**WORK REQUEST:**
All of the records are to be reproduced exactly.

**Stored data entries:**
^^^^
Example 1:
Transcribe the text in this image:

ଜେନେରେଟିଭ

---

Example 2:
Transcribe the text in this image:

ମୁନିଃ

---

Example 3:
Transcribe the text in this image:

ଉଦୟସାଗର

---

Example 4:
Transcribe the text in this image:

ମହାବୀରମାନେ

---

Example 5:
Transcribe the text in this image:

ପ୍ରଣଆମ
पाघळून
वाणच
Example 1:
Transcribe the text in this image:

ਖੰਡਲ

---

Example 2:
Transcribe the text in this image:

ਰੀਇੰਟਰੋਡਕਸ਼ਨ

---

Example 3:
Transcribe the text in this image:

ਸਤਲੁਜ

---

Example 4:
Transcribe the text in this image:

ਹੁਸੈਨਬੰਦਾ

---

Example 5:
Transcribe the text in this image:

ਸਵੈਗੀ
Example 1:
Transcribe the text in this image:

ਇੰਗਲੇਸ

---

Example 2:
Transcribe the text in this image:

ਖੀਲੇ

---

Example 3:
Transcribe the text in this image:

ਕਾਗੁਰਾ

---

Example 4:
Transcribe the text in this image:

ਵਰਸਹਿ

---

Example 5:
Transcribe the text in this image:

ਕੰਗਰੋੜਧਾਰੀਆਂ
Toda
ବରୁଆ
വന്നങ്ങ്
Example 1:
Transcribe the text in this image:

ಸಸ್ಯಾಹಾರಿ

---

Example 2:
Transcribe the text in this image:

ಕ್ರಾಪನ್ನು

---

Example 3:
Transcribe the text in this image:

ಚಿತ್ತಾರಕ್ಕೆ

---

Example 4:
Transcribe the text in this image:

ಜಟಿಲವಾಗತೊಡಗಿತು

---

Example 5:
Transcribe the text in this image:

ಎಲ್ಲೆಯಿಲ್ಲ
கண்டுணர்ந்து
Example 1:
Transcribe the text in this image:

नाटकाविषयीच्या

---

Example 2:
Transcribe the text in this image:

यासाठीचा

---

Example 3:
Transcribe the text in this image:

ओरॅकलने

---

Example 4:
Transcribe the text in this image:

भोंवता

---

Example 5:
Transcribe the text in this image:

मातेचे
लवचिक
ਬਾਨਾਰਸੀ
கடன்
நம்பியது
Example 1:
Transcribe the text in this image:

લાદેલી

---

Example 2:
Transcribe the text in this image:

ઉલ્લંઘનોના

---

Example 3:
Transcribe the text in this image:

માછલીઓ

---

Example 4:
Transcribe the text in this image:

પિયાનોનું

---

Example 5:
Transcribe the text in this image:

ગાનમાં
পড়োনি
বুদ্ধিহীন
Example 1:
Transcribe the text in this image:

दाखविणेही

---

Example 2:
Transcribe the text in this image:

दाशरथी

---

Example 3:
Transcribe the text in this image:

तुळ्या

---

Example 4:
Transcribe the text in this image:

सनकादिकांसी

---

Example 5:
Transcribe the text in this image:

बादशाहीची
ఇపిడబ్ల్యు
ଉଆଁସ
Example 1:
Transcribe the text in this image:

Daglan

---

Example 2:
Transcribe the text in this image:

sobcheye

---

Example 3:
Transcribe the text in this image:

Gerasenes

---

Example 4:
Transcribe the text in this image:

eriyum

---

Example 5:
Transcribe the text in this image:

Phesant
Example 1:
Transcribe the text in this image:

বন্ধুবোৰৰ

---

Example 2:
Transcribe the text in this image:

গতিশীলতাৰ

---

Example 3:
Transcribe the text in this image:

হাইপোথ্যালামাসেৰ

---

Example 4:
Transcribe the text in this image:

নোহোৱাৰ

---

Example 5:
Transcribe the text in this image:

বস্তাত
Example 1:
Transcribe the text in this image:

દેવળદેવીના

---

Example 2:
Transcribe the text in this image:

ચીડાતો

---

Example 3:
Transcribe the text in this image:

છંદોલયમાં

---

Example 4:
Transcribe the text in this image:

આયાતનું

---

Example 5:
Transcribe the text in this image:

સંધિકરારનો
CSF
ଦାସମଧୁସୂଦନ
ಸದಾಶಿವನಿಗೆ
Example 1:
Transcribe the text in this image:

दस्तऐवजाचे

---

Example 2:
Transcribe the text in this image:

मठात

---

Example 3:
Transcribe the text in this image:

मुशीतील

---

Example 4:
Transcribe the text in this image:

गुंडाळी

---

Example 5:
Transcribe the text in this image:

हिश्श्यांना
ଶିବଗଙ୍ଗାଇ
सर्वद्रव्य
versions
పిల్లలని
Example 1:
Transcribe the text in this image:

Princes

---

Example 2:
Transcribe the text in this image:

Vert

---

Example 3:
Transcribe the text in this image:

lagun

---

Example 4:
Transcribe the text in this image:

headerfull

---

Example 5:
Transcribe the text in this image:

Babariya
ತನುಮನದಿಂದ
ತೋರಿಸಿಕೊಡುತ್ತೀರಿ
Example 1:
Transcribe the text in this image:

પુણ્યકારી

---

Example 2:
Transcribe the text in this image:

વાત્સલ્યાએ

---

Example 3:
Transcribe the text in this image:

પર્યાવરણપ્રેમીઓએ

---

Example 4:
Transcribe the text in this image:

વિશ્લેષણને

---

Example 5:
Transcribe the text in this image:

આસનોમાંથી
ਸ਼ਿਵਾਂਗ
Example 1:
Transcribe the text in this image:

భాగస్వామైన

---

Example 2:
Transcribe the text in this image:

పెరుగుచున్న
^^^^
**YOUR SOLUTION:**
Example 1:
Transcribe the text in this image:

ଜେନେରେଟିଭ

---

Example 2:
Transcribe the text in this image:

ମୁନିଃ

---

Example 3:
Transcribe the text in this image:

ଉଦୟସାଗର

---

Example 4:
Transcribe the text in this image:

ମହାବୀରମାନେ

---

Example 5:
Transcribe the text in this image:

ପ୍ରଣଆମ
पाघळून
वाणच
Example 1:
Transcribe the text in this image:

ਖੰਡਲ

---

Example 2:
Transcribe the text in this image:

ਰੀਇੰਟਰੋਡਕਸ਼ਨ

---

Example 3:
Transcribe the text in this image:

ਸਤਲੁਜ

---

Example 4:
Transcribe the text in this image:

ਹੁਸੈਨਬੰਦਾ

---

Example 5:
Transcribe the text in this image:

ਸਵੈਗੀ
Example 1:
Transcribe the text in this image:

ਇੰਗਲੇਸ

---

Example 2:
Transcribe the text in this image:

ਖੀਲੇ

---

Example 3:
Transcribe the text in this image:

ਕਾਗੁਰਾ

---

Example 4:
Transcribe the text in this image:

ਵਰਸਹਿ

---

Example 5:
Transcribe the text in this image:

ਕੰਗਰੋੜਧਾਰੀਆਂ
Toda
ବରୁଆ
വന്നങ്ങ്
Example 1:
Transcribe the text in this image:

ಸಸ್ಯಾಹಾರಿ

---

Example 2:
Transcribe the text in this image:

ಕ್ರಾಪನ್ನು

---

Example 3:
Transcribe the text in this image:

ಚಿತ್ತಾರಕ್ಕೆ

---

Example 4:
Transcribe the text in this image:

ಜಟಿಲವಾಗತೊಡಗಿತು

---

Example 5:
Transcribe the text in this image:

ಎಲ್ಲೆಯಿಲ್ಲ
கண்டுணர்ந்து
Example 1:
Transcribe the text in this image:

नाटकाविषयीच्या

---

Example 2:
Transcribe the text in this image:

यासाठीचा

---

Example 3:
Transcribe the text in this image:

ओरॅकलने

---

Example 4:
Transcribe the text in this image:

भोंवता

---

Example 5:
Transcribe the text in this image:

मातेचे
लवचिक
ਬਾਨਾਰਸੀ
கடன்
நம்பியது
Example 1:
Transcribe the text in this image:

લાદેલી

---

Example 2:
Transcribe the text in this image:

ઉલ્લંઘનોના

---

Example 3:
Transcribe the text in this image:

માછલીઓ

---

Example 4:
Transcribe the text in this image:

પિયાનોનું

---

Example 5:
Transcribe the text in this image:

ગાનમાં
পড়োনি
বুদ্ধিহীন
Example 1:
Transcribe the text in this image:

दाखविणेही

---

Example 2:
Transcribe the text in this image:

दाशरथी

---

Example 3:
Transcribe the text in this image:

तुळ्या

---

Example 4:
Transcribe the text in this image:

सनकादिकांसी

---

Example 5:
Transcribe the text in this image:

बादशाहीची
ఇపిడబ్ల్యు
ଉଆଁସ
Example 1:
Transcribe the text in this image:

Daglan

---

Example 2:
Transcribe the text in this image:

sobcheye

---

Example 3:
Transcribe the text in this image:

Gerasenes

---

Example 4:
Transcribe the text in this image:

eriyum

---

Example 5:
Transcribe the text in this image:

Phesant
Example 1:
Transcribe the text in this image:

বন্ধুবোৰৰ

---

Example 2:
Transcribe the text in this image:

গতিশীলতাৰ

---

Example 3:
Transcribe the text in this image:

হাইপোথ্যালামাসেৰ

---

Example 4:
Transcribe the text in this image:

নোহোৱাৰ

---

Example 5:
Transcribe the text in this image:

বস্তাত
Example 1:
Transcribe the text in this image:

દેવળદેવીના

---

Example 2:
Transcribe the text in this image:

ચીડાતો

---

Example 3:
Transcribe the text in this image:

છંદોલયમાં

---

Example 4:
Transcribe the text in this image:

આયાતનું

---

Example 5:
Transcribe the text in this image:

સંધિકરારનો
CSF
ଦାସମଧୁସୂଦନ
ಸದಾಶಿವನಿಗೆ
Example 1:
Transcribe the text in this image:

दस्तऐवजाचे

---

Example 2:
Transcribe the text in this image:

मठात

---

Example 3:
Transcribe the text in this image:

मुशीतील

---

Example 4:
Transcribe the text in this image:

गुंडाळी

---

Example 5:
Transcribe the text in this image:

हिश्श्यांना
ଶିବଗଙ୍ଗାଇ
सर्वद्रव्य
versions
పిల్లలని
Example 1:
Transcribe the text in this image:

Princes

---

Example 2:
Transcribe the text in this image:

Vert

---

Example 3:
Transcribe the text in this image:

lagun

---

Example 4:
Transcribe the text in this image:

headerfull

---

Example 5:
Transcribe the text in this image:

Babariya
ತನುಮನದಿಂದ
ತೋರಿಸಿಕೊಡುತ್ತೀರಿ
Example 1:
Transcribe the text in this image:

પુણ્યકારી

---

Example 2:
Transcribe the text in this image:

વાત્સલ્યાએ

---

Example 3:
Transcribe the text in this image:

પર્યાવરણપ્રેમીઓએ

---

Example 4:
Transcribe the text in this image:

વિશ્લેષણને

---

Example 5:
Transcribe the text in this image:

આસનોમાંથી
ਸ਼ਿਵਾਂਗ
Example 1:
Transcribe the text in this image:

భాగస్వామైన

---

Example 2:
Transcribe the text in this image:

పెరుగుచున్న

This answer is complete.